I’m a lazy writer. I knew that pretty early on. I stop and start writing projects, with spurts of energy followed by weeks or months of neglect.
But, this month I managed to finish a project I’ve been working on for a couple of years, a novel which is now out as an e-book and a paperback.
I wouldn’t have completed it if it weren’t for DK, where I’ve been writing regularly for the past few years after lurking for ages. The feedback from this group of readers (both positive and negative) convinced me I had something to say and some ability to reach people through words. Over time, I remembered that I could complete projects, and hitting the publish button on DK a few hundred times was good preparation for hitting it on a far lengthier project.
The book has absolutely nothing to do with American politics and is set in Bombay.
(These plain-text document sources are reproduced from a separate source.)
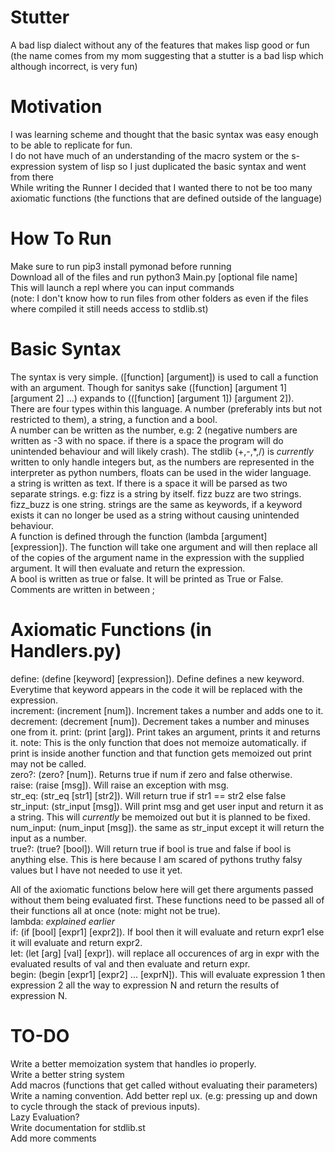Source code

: # Stutter
A bad lisp dialect without any of the features that makes lisp good or fun                                 
(the name comes from my mom suggesting that a stutter is a bad lisp which although incorrect, is very fun)                          

# Motivation
I was learning scheme and thought that the basic syntax was easy enough to be able to replicate for fun.                            
I do not have much of an understanding of the macro system or the s-expression system of lisp so I just duplicated the basic syntax and went from there                         
While writing the Runner I decided that I wanted there to not be too many axiomatic functions (the functions that are defined outside of the language)                         

# How To Run
Make sure to run pip3 install pymonad before running                            
Download all of the files and run python3 Main.py \[optional file name\]                             
This will launch a repl where you can input commands                                   
(note: I don't know how to run files from other folders as even if the files where compiled it still needs access to stdlib.st)                        

# Basic Syntax
The syntax is very simple. (\[function\] \[argument\]) is used to call a function with an argument. 
Though for sanitys sake (\[function\] \[argument 1\] \[argument 2\] ...) expands to ((\[function\] \[argument 1\]) \[argument 2\]).                    
There are four types within this language. A number (preferably ints but not restricted to them), a string, a function and a bool.                  
A number can be written as the number, e.g: 2 (negative numbers are written as -3 with no space. if there is a space the program will do unintended behaviour and will likely crash). The stdlib (+,-,*,/) is *currently* written to only handle integers but, as the numbers are represented in the interpreter as python numbers, floats can be used in the wider language.                             
a string is written as text. If there is a space it will be parsed as two separate strings. e.g: fizz is a string by itself. fizz buzz are two strings. fizz_buzz is one string.
strings are the same as keywords, if a keyword exists it can no longer be used as a string without causing unintended behaviour.                            
A function is defined through the function (lambda \[argument\] \[expression\]). The function will take one argument and will then replace all of the copies of the argument name in the expression with the supplied argument. It will then evaluate and return the expression.         
A bool is written as true or false. It will be printed as True or False.                  
Comments are written in between ;                                      

# Axiomatic Functions (in Handlers.py)
define: (define \[keyword\] \[expression\]). Define defines a new keyword. Everytime that keyword appears in the code it will be replaced with the expression.                    
increment: (increment \[num\]). Increment takes a number and adds one to it.             
decrement: (decrement \[num\]). Decrement takes a number and minuses one from it. 
print: (print \[arg\]). Print takes an argument, prints it and returns it. note: This is the only function that does not memoize automatically. if print is inside another function and that function gets memoized out print may not be called.             
zero?: (zero? \[num\]). Returns true if num if zero and false otherwise.                  
raise: (raise \[msg\]). Will raise an exception with msg.                            
str_eq: (str_eq \[str1\] \[str2\]). Will return true if str1 == str2 else false                  
str_input: (str_input \[msg\]). Will print msg and get user input and return it as a string. This will *currently* be memoized out but it is planned to be fixed.                   
num_input: (num_input \[msg\]). the same as str_input except it will return the input as a number.                           
true?: (true? \[bool\]). Will return true if bool is true and false if bool is anything else. This is here because I am scared of pythons truthy falsy values but I have not needed to use it yet.                    
                                 
All of the axiomatic functions below here will get there arguments passed without them being evaluated first. These functions need to be passed all of their functions all at once (note: might not be true).                             
lambda: *explained earlier*                                 
if: (if \[bool\] \[expr1\] \[expr2\]). If bool then it will evaluate and return expr1 else it will evaluate and return expr2.                        
let: (let \[arg\] \[val\] \[expr\]). will replace all occurences of arg in expr with the evaluated results of val and then evaluate and return expr.                      
begin: (begin \[expr1\] \[expr2\] ... \[exprN\]). This will evaluate expression 1 then expression 2 all the way to expression N and return the results of expression N.                      
# TO-DO
Write a better memoization system that handles io properly.                 
Write a better string system                                
Add macros (functions that get called without evaluating their parameters)
Write a naming convention. 
Add better repl ux. (e.g: pressing up and down to cycle through the stack of previous inputs).                               
Lazy Evaluation?                     
Write documentation for stdlib.st                
Add more comments                            
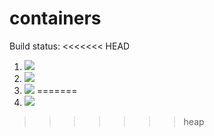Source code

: # containers

Build status:
<<<<<<< HEAD

1. [![](https://github.com/sepstein22/containers_hw/workflows/tests-fibonacci/badge.svg)](https://github.com/sepstein22/containers_hw/actions?query=workflow%3Atests-fibonacci)
1. [![](https://github.com/sepstein22/containers_hw/workflows/tests-range/badge.svg)](https://github.com/sepstein22/containers_hw/actions?query=workflow%3Atests-range)
1. [![](https://github.com/sepstein22/containers_hw/workflows/tests-unicode/badge.svg)](https://github.com/sepstein22/containers_hw/actions?query=workflow%3Atests-unicode)
=======
1. [![](https://github.com/sepstein22/containers_hw/actions/workflows/heap.yml/badge.svg)](https://github.com/sepstein22/containers_hw/actions/workflows/heap.yml)
>>>>>>> heap
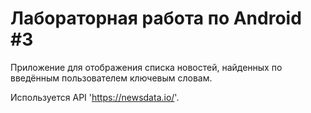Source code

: # Лабораторная работа по Android #3
Приложение для отображения списка новостей, найденных по введённым пользователем ключевым словам. 
  
Используется API 'https://newsdata.io/'.
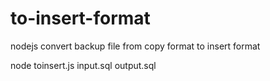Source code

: # to-insert-format
nodejs convert backup file from copy format to insert format


node toinsert.js input.sql output.sql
So if you want a break this summer from the insanity that is currently our country, read my book.
A small sample:
I don’t want to talk about old people. I don’t want to have to think about their small minds and old hatreds. They are dying and the sooner they are gone the better. I want to talk about the new India around me. That’s what interests me. And these kids speak English with a confidence few of their parents ever had. So, I choose to relate their stories in their language.
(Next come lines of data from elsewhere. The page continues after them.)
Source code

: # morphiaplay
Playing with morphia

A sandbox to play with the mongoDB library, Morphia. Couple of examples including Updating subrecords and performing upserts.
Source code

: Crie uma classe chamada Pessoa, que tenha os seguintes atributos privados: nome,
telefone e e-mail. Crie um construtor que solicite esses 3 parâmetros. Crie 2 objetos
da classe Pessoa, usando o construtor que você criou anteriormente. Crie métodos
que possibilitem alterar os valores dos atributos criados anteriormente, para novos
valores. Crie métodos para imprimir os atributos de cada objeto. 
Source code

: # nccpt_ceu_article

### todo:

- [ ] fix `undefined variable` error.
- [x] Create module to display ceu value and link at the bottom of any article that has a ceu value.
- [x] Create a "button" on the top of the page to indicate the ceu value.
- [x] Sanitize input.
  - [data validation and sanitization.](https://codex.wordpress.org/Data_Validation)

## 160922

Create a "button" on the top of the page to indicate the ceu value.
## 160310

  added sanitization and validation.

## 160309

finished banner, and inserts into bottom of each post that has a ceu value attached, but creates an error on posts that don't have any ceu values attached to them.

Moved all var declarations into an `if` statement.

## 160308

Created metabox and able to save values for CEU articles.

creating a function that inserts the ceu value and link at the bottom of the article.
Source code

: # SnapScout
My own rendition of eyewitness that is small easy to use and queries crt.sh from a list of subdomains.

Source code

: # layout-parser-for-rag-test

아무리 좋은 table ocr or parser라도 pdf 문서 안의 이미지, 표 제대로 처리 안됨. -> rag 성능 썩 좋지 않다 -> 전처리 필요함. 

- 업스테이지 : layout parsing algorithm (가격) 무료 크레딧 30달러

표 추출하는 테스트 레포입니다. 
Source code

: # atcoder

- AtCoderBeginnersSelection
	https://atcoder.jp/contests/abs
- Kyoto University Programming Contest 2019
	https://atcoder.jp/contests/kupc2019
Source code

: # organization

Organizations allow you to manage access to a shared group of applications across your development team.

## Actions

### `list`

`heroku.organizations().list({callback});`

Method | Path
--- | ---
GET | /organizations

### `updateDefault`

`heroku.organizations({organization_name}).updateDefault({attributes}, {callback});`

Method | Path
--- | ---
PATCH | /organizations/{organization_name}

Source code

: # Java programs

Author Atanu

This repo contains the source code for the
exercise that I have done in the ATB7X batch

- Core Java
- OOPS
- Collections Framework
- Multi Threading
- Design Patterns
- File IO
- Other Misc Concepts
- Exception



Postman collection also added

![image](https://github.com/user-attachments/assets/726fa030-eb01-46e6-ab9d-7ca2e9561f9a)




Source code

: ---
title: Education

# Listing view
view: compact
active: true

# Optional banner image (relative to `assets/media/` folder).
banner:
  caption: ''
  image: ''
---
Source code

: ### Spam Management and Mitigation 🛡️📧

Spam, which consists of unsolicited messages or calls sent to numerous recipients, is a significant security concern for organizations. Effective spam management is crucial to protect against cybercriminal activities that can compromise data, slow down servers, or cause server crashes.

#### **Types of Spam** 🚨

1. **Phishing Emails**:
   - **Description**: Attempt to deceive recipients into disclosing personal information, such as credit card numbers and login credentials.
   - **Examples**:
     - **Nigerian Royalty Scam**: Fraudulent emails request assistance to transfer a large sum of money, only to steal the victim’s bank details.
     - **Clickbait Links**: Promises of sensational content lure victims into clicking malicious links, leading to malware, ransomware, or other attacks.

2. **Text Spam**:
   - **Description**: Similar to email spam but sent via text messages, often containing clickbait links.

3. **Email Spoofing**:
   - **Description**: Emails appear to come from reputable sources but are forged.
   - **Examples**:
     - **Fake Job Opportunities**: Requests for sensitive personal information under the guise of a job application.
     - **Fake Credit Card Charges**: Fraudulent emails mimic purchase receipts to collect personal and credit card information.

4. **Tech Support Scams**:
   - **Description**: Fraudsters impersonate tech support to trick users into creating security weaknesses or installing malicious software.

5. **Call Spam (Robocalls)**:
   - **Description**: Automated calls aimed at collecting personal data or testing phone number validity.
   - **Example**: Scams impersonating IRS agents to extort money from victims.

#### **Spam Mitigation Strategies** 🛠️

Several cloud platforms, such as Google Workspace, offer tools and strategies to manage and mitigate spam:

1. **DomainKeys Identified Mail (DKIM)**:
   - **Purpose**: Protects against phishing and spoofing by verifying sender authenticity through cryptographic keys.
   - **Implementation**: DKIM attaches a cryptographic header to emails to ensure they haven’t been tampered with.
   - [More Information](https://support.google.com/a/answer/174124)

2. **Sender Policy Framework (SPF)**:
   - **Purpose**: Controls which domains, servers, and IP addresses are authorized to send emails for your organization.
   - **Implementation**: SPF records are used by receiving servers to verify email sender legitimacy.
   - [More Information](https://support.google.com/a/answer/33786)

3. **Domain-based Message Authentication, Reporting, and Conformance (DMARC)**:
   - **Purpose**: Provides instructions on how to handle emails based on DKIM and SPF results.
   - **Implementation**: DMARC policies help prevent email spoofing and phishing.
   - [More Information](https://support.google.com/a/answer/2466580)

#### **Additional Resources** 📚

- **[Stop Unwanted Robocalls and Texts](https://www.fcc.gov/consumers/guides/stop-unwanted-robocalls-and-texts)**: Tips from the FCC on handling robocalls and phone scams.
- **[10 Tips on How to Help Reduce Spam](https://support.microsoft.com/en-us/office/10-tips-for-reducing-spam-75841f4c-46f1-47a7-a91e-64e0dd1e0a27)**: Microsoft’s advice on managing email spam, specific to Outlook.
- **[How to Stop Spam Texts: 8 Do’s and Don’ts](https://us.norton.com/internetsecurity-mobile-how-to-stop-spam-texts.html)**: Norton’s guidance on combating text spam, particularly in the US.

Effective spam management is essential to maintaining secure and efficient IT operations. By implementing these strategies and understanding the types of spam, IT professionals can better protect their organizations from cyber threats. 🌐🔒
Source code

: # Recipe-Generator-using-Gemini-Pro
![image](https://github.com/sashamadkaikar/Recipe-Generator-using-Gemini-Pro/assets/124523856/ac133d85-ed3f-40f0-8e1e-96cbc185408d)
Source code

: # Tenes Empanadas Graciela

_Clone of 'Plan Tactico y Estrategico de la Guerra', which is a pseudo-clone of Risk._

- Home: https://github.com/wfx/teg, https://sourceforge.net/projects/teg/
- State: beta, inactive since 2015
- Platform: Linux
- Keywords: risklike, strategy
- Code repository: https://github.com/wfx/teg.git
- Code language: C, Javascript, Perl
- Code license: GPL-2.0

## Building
It was 11:30pm, time to close the stall. Two streetlights bathed it in a bright yellow light. Old habits die hard. Though it had been years since anyone had tried to come for me, I looked around to make sure there was no one around. The stray Laxman was sleeping in the nook I’d created for him and he woke as I stepped off the platform. This is when he earns his keep. He circled the stall, and loped off to a twenty-foot distance like he knew I expected. He would keep watch while I turned my back to the street and locked up.
I reached under the platform to pull out the sawed-off double-barrel shotgun I place there every morning. I turned on the safety and swung it under my right shoulder. The Glock pistol I’d had for ten years was in my shoulder holster, under the Nehru jacket I wore every day. They were both expensive, too expensive for a paanwallah who runs his own stall. But like I said, old habits die hard, and carrying them was a very old habit.